Wie ein San Francisco des Ostens Als Philipp Gonder vor sechs Jahren für ein Studienjahr nach Asheville zog, hatte er nur in Andeutungen von der Stadt gehört. Ein Bekannter nannte sie «speziell», ohne genauer zu erklären, was er damit meinte. Doch in Asheville angekommen, fielen Philipp schnell einige Unterschiede zur Uni in seiner Heimatstadt Trier auf. Ihn überraschte die Vielfalt an seinem College, darunter die vielen trans Personen, die mit ihm studierten. Neu gewonnene Freunde wiederum identifizierten sich als gender-neutrale «Fairies», um dann in fantasievollen Kostümen oder gleich ganz nackt in den Wäldern um Asheville herum tanzen zu gehen.

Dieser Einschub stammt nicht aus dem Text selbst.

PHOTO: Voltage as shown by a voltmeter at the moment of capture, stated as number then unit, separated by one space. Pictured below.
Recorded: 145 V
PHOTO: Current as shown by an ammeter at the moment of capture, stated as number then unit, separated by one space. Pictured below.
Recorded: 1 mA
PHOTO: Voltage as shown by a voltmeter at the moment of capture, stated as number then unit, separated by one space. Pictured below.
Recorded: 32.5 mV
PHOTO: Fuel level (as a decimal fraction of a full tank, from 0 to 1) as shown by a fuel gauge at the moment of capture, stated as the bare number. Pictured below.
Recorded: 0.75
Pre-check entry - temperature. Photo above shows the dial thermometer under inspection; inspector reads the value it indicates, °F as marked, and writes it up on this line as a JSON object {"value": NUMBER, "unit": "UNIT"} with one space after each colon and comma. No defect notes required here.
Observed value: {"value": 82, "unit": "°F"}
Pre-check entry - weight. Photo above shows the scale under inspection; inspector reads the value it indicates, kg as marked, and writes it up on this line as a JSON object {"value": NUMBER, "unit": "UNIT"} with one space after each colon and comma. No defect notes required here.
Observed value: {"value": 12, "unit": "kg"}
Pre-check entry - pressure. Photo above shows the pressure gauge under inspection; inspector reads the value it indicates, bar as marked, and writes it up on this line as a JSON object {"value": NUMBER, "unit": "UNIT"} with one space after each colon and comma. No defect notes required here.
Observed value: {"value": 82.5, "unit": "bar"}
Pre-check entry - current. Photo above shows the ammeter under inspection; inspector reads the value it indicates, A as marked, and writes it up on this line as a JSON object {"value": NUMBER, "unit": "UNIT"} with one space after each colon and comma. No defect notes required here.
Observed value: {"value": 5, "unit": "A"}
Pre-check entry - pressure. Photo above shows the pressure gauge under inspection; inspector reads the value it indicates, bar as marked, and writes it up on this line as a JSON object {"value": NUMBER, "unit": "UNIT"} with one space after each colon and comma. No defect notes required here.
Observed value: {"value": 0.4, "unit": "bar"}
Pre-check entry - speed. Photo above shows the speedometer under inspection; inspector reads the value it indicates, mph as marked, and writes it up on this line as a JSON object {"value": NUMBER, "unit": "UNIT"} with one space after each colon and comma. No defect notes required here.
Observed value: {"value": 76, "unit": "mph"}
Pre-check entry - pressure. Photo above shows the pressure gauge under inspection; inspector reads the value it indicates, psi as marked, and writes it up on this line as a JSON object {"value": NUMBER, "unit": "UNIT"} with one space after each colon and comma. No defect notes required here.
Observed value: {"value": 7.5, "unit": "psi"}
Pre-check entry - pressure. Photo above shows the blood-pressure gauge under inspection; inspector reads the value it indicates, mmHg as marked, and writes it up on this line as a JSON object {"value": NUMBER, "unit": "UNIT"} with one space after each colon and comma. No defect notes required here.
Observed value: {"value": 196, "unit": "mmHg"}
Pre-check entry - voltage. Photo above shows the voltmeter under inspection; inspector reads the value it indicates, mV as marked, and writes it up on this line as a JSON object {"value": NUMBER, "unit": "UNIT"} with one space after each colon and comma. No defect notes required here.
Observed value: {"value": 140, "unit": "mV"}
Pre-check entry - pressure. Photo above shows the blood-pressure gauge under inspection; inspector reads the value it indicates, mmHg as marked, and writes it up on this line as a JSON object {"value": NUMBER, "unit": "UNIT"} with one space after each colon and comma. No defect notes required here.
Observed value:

«Die Stadt wirkte wie eine Seifenblase», erinnert sich Philipp. «Wie ein San Francisco des Ostens.» Doch warum hat sich gerade Asheville zu so einem schillernden Hot Spot der Liberalität entwickelt? Zumal in einem Bundesstaat, den Bruce Springsteen vor ein paar Jahren wegen der LGBTIQ-feindlichen Gesetze boykottierte (MANNSCHAFT berichtete).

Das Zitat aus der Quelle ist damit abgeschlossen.